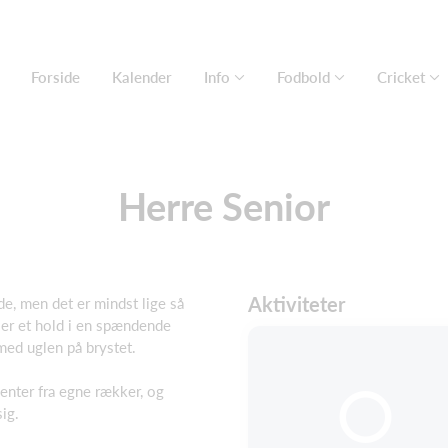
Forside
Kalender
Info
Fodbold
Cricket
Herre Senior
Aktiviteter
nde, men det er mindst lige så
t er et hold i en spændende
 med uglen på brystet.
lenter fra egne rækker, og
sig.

...

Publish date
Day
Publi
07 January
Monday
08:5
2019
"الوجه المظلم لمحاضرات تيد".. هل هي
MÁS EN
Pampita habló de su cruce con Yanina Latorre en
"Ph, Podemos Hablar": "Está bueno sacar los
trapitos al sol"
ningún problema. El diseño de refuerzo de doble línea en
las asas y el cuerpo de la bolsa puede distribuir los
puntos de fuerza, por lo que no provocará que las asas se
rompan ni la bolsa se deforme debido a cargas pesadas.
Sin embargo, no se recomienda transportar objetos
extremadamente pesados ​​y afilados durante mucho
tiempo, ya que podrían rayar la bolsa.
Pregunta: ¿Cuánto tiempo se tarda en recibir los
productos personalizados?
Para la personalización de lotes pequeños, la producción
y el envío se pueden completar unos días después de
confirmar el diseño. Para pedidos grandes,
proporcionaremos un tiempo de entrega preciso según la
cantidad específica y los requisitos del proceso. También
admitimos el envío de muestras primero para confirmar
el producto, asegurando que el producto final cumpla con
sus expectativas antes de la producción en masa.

> **Prompt**
From the data above, determine how many lines hold "confirmar", and write only the number.

> **Expected answer**
2